How severe does this issue affect your experience of using Ray?
Medium: It contributes to significant difficulty to complete my task, but I can work around it.
Hello Ray Community,
I have a question about hosting multiple completely independent models in a single cluster.
I am running multiple LLMs with vllm, which all share the same code for the @serve.deployment
actor. Currently, I am hosting multiple applications, each using the same deployment code but with different model weights loaded and behind different endpoints (for example, one application for llama3 70B with the endpoint /llama70/chat
and another for llama3 8B behind /llama8/chat/
).
Now, I would like to organise this differently: I would prefer all models to sit behind one enpoint (/llm/chat/
) and differentiate between the models by passing an extra argument in the http request to this endpoint. What would be the best way to achieve this?

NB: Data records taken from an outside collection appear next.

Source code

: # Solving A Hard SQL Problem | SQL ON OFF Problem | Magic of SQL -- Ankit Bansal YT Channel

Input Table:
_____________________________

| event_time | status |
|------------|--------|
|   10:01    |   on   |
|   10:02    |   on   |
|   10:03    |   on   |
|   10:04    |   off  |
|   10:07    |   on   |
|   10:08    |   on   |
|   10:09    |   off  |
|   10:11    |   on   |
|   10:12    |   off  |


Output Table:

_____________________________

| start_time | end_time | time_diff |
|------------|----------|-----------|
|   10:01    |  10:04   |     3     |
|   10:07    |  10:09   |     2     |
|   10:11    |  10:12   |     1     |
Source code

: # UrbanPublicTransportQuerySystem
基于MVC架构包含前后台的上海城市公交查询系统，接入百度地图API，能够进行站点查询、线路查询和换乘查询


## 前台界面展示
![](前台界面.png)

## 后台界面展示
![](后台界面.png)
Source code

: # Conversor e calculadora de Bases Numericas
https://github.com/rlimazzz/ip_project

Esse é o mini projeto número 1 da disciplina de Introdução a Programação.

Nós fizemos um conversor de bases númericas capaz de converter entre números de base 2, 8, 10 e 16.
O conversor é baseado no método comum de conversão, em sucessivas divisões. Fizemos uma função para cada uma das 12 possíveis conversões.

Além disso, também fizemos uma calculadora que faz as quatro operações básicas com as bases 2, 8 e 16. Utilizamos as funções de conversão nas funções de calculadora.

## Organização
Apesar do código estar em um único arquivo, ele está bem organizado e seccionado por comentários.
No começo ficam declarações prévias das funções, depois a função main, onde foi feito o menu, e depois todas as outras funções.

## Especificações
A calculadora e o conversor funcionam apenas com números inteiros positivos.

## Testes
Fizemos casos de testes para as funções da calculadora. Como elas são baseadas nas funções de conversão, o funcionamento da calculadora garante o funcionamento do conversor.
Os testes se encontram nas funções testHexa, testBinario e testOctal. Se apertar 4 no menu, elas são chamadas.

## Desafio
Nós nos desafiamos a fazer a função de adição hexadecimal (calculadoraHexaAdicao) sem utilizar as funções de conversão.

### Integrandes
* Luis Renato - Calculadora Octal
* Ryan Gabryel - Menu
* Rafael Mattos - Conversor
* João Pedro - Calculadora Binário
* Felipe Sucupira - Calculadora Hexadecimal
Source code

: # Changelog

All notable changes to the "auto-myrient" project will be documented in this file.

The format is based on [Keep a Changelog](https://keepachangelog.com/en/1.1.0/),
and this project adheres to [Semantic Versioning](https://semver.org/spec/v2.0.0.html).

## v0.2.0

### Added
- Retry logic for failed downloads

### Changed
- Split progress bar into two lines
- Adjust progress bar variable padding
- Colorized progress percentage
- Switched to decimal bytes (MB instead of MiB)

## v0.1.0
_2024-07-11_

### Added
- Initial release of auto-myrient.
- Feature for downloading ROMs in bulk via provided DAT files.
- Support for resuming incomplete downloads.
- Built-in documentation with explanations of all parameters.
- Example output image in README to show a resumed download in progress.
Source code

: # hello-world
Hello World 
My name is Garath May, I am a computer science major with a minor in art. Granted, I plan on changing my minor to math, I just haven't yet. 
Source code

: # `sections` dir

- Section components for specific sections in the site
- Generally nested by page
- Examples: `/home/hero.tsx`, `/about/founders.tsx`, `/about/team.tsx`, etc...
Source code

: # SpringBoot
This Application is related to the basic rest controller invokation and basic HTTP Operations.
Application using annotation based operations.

As far as I understood, one application cannot host multiple different deployments and discriminate between them using a parameter in the http request. Is this correct? If not, what am I missing?
Two seperate options came to my mind:
- I could try multiplexing the models. This would allow me to call the models in the way I described above. However, this would require significant changes to my code, and I understood the function was meant to be used in cases where not all models can be loaded into memory simultaneously (they can in my case).
- Write and ingress application that redirects the incoming request to another application based on the parameter in the http body or header.
- Write an ingress deployment that redirects to other deployments, all within one application. This has the drawback that whenever I want to update one model, it would restart all others as well.
What would be the best option for me to host the models?
Thank you so much for your help, I really appreciate it!